>>>
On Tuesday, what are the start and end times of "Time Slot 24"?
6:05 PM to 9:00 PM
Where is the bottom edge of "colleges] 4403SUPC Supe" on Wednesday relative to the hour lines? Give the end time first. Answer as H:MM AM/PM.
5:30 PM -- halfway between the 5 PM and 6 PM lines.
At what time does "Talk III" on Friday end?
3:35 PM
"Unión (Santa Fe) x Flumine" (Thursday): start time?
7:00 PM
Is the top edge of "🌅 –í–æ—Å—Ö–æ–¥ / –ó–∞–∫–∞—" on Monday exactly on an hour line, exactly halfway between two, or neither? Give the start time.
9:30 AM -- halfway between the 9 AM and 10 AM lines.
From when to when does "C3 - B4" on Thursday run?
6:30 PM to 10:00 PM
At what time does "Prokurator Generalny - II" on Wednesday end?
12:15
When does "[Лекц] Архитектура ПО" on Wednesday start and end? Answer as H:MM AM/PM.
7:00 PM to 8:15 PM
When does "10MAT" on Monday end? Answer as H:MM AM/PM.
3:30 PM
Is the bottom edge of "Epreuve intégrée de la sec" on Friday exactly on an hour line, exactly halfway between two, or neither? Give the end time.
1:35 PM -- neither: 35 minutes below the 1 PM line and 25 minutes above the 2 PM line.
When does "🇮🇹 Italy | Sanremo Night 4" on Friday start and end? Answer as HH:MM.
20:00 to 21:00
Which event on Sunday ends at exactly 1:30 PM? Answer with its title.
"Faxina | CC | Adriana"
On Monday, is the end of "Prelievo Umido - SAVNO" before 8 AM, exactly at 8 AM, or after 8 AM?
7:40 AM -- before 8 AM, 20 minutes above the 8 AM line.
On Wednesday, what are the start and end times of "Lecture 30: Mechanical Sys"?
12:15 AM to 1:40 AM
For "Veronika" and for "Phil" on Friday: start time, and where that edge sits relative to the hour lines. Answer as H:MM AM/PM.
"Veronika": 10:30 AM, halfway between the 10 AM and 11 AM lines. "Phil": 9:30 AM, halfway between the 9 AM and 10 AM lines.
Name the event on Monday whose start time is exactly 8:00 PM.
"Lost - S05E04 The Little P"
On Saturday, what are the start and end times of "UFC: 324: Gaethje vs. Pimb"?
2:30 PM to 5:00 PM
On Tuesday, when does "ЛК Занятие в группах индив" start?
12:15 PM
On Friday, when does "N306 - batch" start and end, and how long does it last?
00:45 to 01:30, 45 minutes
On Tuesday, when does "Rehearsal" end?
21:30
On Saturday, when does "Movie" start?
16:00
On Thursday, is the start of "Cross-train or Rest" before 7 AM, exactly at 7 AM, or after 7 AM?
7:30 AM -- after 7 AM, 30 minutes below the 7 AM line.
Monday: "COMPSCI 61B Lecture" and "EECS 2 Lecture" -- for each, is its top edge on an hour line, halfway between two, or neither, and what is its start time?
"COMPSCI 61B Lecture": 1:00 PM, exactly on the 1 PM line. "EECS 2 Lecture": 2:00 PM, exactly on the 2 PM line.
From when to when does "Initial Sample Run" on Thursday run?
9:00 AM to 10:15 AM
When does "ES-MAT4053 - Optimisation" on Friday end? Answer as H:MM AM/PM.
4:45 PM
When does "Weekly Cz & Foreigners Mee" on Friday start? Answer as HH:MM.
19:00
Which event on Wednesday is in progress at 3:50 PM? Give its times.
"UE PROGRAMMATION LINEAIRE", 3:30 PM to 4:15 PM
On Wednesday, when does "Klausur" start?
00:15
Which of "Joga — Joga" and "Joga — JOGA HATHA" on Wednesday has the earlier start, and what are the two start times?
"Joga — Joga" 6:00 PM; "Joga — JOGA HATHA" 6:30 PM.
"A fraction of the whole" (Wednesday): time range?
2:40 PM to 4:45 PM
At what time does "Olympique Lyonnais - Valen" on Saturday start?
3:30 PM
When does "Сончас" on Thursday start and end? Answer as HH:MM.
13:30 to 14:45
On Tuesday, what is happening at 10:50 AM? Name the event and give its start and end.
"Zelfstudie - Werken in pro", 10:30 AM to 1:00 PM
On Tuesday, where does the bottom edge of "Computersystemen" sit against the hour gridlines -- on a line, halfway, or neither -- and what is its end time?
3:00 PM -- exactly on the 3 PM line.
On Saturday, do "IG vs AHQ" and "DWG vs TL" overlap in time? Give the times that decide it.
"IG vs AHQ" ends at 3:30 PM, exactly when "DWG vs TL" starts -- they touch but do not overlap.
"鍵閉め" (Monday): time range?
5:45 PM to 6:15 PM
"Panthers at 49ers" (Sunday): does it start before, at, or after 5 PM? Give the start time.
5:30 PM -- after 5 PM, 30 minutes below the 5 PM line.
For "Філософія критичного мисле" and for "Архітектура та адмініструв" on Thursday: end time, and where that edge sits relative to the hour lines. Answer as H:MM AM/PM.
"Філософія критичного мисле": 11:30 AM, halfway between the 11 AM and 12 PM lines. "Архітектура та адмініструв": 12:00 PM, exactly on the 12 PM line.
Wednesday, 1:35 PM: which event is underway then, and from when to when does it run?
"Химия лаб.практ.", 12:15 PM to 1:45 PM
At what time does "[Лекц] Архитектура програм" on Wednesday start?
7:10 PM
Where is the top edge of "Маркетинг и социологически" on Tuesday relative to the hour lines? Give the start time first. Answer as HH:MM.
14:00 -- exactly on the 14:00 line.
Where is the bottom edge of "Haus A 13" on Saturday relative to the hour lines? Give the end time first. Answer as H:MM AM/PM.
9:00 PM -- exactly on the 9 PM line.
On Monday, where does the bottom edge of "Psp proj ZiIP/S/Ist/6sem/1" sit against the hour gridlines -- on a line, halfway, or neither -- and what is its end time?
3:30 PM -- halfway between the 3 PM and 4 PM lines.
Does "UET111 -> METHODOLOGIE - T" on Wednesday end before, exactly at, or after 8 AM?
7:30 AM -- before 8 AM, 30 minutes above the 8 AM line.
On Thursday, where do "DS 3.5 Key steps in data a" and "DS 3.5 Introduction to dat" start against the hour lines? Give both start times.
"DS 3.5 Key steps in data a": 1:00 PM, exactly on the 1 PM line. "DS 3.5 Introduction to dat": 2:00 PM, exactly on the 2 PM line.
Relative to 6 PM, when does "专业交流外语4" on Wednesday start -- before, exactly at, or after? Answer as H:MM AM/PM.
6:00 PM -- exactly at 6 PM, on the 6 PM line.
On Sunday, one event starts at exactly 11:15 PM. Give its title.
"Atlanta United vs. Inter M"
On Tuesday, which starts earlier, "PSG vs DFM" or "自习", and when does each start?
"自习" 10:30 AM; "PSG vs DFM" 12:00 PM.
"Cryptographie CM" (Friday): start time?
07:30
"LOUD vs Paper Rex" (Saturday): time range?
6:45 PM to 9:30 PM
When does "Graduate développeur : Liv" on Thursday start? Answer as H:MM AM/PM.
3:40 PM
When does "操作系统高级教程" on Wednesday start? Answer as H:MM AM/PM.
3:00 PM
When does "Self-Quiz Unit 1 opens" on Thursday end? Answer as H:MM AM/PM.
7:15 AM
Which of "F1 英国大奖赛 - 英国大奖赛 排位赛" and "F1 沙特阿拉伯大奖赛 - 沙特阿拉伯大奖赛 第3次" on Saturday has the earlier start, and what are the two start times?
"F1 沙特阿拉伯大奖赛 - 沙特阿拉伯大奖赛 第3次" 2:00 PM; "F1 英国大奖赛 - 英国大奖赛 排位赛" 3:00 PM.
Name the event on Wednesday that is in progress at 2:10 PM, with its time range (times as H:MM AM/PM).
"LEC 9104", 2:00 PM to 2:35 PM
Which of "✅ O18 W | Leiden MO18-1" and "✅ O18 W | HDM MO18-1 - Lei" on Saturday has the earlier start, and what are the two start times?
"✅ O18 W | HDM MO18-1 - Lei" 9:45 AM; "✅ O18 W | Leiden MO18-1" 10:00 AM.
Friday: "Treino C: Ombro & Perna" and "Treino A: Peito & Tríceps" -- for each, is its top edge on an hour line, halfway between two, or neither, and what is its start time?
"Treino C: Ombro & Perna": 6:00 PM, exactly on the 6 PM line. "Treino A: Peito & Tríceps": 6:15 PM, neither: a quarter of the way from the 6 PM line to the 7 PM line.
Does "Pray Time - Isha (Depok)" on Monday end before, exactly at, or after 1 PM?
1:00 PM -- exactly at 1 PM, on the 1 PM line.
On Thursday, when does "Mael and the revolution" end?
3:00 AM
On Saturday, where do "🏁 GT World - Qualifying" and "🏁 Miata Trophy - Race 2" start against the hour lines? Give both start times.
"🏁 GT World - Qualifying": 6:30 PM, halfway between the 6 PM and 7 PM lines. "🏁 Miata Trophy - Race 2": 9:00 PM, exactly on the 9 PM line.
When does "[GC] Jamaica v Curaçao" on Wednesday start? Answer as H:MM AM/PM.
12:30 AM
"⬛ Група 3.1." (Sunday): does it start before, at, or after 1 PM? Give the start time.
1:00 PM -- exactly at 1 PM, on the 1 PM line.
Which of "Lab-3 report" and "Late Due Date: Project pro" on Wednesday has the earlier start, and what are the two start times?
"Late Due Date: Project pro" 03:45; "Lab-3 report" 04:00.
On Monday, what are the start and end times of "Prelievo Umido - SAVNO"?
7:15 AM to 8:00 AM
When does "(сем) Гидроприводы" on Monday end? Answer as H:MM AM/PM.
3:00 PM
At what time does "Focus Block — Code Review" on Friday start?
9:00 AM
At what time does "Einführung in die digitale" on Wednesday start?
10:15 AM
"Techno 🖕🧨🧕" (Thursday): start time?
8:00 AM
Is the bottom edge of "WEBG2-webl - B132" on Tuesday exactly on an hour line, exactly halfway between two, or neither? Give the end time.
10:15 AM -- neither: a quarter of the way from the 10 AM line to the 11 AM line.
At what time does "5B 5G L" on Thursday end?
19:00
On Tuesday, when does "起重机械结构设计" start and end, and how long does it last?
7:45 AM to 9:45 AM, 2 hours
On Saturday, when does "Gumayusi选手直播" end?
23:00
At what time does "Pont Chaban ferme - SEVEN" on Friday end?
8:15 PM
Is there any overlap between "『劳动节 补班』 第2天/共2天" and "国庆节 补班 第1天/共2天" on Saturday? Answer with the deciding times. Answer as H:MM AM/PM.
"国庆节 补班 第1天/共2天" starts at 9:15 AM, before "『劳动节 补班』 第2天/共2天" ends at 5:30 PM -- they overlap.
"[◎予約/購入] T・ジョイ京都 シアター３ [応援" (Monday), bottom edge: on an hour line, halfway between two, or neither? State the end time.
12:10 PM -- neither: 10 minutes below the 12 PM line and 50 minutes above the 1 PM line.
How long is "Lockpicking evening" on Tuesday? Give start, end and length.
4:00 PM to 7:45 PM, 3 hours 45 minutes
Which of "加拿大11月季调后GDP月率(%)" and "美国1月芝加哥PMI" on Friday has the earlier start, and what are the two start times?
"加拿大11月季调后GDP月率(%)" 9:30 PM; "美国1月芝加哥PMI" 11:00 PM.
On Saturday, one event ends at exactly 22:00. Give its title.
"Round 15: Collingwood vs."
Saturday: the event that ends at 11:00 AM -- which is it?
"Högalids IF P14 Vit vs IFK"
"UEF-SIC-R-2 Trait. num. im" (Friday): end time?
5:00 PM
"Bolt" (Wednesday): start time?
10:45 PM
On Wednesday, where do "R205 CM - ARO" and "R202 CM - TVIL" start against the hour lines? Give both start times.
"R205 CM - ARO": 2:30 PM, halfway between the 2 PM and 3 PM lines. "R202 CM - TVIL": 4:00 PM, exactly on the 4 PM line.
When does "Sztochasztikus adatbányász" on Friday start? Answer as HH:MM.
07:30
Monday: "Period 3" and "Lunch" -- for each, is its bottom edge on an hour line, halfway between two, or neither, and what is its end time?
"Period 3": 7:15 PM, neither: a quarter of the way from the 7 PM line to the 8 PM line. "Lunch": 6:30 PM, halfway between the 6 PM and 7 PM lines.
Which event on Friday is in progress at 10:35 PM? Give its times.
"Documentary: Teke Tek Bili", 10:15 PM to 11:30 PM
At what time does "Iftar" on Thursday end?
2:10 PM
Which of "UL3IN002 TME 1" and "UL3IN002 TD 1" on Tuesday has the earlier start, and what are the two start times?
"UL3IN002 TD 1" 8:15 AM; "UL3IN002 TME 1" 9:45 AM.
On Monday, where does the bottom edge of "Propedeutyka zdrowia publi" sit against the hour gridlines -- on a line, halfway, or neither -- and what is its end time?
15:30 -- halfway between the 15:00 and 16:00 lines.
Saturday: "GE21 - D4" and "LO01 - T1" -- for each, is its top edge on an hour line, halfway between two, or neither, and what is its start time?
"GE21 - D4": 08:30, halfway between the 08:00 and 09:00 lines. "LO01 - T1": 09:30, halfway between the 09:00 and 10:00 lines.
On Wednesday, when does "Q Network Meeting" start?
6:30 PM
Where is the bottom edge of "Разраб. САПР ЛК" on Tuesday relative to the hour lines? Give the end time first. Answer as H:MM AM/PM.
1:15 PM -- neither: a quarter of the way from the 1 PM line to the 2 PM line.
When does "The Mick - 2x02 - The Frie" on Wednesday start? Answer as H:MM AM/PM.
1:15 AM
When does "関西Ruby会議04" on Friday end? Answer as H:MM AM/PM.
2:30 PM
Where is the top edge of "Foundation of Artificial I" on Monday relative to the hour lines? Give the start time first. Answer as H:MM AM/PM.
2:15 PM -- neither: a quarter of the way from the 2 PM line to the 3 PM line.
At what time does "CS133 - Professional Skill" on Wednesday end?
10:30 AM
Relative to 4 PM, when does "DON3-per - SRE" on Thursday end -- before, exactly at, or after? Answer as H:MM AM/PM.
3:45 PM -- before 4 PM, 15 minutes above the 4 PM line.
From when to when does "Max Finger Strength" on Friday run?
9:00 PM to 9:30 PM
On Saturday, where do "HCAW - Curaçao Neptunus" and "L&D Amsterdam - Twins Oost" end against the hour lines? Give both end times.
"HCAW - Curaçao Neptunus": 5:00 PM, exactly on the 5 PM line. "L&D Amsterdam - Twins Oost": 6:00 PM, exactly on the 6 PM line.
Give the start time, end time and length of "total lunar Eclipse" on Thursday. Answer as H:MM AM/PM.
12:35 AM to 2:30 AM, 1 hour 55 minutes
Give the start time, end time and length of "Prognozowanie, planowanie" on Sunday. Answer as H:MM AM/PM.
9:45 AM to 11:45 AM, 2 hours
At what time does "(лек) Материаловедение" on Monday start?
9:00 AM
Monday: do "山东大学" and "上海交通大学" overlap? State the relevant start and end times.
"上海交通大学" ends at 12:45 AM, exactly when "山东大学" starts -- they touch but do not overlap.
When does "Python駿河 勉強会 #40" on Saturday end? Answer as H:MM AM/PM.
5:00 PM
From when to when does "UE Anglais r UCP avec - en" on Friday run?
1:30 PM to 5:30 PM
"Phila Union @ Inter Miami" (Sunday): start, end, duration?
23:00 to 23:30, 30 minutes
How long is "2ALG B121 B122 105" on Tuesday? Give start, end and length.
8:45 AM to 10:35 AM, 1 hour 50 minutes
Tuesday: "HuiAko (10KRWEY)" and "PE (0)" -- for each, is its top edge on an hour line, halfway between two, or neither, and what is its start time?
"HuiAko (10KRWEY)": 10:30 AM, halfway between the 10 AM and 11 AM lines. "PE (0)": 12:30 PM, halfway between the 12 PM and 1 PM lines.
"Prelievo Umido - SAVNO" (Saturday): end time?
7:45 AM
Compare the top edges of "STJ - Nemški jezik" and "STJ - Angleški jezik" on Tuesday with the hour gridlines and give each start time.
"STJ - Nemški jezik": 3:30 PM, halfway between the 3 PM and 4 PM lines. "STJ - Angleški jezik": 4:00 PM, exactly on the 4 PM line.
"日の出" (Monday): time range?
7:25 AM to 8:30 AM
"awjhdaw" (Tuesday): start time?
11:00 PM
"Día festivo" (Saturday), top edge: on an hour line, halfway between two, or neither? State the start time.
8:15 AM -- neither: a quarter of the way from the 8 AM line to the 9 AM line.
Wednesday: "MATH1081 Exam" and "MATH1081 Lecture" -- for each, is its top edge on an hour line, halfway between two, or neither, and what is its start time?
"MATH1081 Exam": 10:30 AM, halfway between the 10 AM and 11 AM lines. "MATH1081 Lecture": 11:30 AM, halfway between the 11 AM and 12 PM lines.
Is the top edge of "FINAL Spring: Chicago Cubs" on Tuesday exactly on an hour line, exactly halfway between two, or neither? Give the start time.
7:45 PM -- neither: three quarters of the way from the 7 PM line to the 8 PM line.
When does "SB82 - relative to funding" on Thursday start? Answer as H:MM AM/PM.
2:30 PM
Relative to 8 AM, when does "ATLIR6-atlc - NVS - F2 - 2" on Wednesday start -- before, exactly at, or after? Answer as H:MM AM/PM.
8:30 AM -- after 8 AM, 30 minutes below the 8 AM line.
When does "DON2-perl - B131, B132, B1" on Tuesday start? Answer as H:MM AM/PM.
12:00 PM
<<<
▶ What is being asked: Convert the rows from the first line through the line containing "9:30 AM, halfway", inclusive, into a JSON list of strings, one string per line, leaving out blank lines.

▶ Exercise solution:
[
  "On Tuesday, what are the start and end times of \"Time Slot 24\"?",
  "6:05 PM to 9:00 PM",
  "Where is the bottom edge of \"colleges] 4403SUPC Supe\" on Wednesday relative to the hour lines? Give the end time first. Answer as H:MM AM/PM.",
  "5:30 PM -- halfway between the 5 PM and 6 PM lines.",
  "At what time does \"Talk III\" on Friday end?",
  "3:35 PM",
  "\"Unión (Santa Fe) x Flumine\" (Thursday): start time?",
  "7:00 PM",
  "Is the top edge of \"🌅 –í–æ—Å—Ö–æ–¥ / –ó–∞–∫–∞—\" on Monday exactly on an hour line, exactly halfway between two, or neither? Give the start time.",
  "9:30 AM -- halfway between the 9 AM and 10 AM lines.",
  "From when to when does \"C3 - B4\" on Thursday run?",
  "6:30 PM to 10:00 PM",
  "At what time does \"Prokurator Generalny - II\" on Wednesday end?",
  "12:15",
  "When does \"[Лекц] Архитектура ПО\" on Wednesday start and end? Answer as H:MM AM/PM.",
  "7:00 PM to 8:15 PM",
  "When does \"10MAT\" on Monday end? Answer as H:MM AM/PM.",
  "3:30 PM",
  "Is the bottom edge of \"Epreuve intégrée de la sec\" on Friday exactly on an hour line, exactly halfway between two, or neither? Give the end time.",
  "1:35 PM -- neither: 35 minutes below the 1 PM line and 25 minutes above the 2 PM line.",
  "When does \"🇮🇹 Italy | Sanremo Night 4\" on Friday start and end? Answer as HH:MM.",
  "20:00 to 21:00",
  "Which event on Sunday ends at exactly 1:30 PM? Answer with its title.",
  "\"Faxina | CC | Adriana\"",
  "On Monday, is the end of \"Prelievo Umido - SAVNO\" before 8 AM, exactly at 8 AM, or after 8 AM?",
  "7:40 AM -- before 8 AM, 20 minutes above the 8 AM line.",
  "On Wednesday, what are the start and end times of \"Lecture 30: Mechanical Sys\"?",
  "12:15 AM to 1:40 AM",
  "For \"Veronika\" and for \"Phil\" on Friday: start time, and where that edge sits relative to the hour lines. Answer as H:MM AM/PM.",
  "\"Veronika\": 10:30 AM, halfway between the 10 AM and 11 AM lines. \"Phil\": 9:30 AM, halfway between the 9 AM and 10 AM lines."
]